In a conference call Tuesday morning, Scott Edmonds, the company’s chairman, president and CEO, called the results “disappointing.”
He attributed the lower profits mainly to lower than anticipated sales and higher markdowns made to drive sales and reduce inventories.
The company has three brands: Chico’s, White House/Black Market and its newer Soma Intimates, which sells bras, panties and “shapewear.”
Same-store sales, or sales made at stores open for at least a year, fell 19 percent for the Chico’s brand and about 12 percent for White House/Black Market in the quarter.
Edmonds said he still expects the company to be profitable in the second half of the year as it works to cut expenses, limit new investments in stores and better manage inventories. The amount of merchandise on the floor has far exceeded demand, forcing the company to offer deeper discounts.
Comparable store sales for the fall season are expected to remain negative. This month they are down 10.7 percent.
“The retail environment continues to be challenging as customers remain increasingly cautious in their spending across the entire retail sector, especially in the miss category,” Edmonds said.
Brand sales for Chico’s and Soma were down 10.2 percent to $277.3 million in the second quarter, excluding direct sales to consumers. Meanwhile, sales for White House/Black Market increased 3.6 percent to $114.1 million.
Direct sales to consumers dropped by 19.3 percent to $13.8 million in the quarter.
In early spring, the company conducted research with focus groups to see where it might be falling short. Merchandising is being repositioned for the second half of the year based on those findings, and initial reads on the fall offerings have been good, Edmonds said.
This month, Chico’s relaunched its Travelers Collection with a direct mail campaign. The company is also putting more emphasis on its jacket business, Edmonds said.
In the second quarter, Chico’s opened 20 new stores, closed one store, and relocated or expanded seven stores.
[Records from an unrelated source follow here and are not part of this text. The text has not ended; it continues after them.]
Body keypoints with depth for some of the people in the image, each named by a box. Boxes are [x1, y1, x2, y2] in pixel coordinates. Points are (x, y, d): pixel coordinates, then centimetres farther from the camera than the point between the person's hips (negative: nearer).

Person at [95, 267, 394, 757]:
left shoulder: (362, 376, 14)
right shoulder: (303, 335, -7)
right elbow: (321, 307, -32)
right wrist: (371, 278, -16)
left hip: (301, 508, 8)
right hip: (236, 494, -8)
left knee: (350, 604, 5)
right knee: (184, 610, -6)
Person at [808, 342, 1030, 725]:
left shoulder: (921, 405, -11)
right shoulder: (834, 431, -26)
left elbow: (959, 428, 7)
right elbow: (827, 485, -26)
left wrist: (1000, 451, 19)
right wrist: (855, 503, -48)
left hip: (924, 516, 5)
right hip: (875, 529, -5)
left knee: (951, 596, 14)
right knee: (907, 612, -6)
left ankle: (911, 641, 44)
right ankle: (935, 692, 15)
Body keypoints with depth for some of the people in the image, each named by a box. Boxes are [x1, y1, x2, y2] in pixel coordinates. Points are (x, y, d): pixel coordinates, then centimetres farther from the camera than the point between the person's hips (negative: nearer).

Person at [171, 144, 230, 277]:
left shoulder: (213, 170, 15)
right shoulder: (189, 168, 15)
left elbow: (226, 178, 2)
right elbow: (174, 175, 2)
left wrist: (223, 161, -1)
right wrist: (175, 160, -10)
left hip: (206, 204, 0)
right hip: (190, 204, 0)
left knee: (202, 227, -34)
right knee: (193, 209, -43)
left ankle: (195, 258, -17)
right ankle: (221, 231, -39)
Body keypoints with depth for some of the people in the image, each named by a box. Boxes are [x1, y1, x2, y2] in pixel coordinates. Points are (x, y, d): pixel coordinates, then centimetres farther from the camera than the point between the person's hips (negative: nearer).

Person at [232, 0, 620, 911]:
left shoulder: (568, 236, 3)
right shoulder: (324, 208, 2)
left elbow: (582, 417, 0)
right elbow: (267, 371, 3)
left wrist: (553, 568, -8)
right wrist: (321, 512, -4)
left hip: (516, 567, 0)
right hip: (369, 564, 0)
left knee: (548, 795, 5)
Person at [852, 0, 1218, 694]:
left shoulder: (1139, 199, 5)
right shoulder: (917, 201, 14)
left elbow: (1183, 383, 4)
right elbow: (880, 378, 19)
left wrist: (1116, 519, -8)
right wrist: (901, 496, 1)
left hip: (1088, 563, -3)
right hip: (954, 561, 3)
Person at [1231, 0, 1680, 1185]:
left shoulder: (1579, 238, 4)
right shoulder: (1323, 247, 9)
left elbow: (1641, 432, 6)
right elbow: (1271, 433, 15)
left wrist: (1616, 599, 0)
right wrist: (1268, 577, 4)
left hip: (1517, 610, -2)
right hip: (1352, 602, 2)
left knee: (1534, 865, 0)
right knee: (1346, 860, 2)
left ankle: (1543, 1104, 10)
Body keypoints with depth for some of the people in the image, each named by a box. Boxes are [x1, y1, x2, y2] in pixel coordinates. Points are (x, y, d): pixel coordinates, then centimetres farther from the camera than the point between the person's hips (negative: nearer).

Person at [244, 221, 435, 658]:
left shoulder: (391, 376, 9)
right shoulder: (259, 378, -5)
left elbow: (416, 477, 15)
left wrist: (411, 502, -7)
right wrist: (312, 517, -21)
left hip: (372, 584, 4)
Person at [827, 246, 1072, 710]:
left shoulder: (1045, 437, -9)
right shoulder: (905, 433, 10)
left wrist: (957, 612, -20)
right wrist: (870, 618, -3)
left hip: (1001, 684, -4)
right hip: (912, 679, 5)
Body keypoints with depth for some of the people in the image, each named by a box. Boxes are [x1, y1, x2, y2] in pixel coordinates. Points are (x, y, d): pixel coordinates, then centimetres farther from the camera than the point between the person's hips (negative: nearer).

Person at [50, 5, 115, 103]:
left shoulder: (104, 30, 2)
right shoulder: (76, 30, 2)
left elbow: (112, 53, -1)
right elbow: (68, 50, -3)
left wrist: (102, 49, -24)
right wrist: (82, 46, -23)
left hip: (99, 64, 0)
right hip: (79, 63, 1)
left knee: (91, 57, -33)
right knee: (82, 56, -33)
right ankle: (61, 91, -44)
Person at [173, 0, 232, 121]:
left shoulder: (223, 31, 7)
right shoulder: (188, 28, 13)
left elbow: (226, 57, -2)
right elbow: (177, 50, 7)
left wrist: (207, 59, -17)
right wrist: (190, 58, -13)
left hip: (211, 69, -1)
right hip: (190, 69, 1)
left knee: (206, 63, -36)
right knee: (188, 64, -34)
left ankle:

The company expects to open seven to nine new stores in the third quarter. In the fourth quarter, it doesn’t anticipate opening any new stores and will close another seven to nine.
All of the Chico’s brands continue to lure new customers. The company gained 602,162 new customers in the second quarter, Edmonds said.
Kent Kleeberger, the company’s chief financial officer, said the Chico’s FAS team is following the right track to remain profitable.
He said the No. 1 question from investors is when Chico’s FAS might see a significant jump in its sales. That’s a question the company can’t answer just yet, Kleeberger said.
The focus now is on “cash conservation,” he said. The company has $278 million in cash and marketable securities.
“... Right now we have to play defense,” Kleeberger said.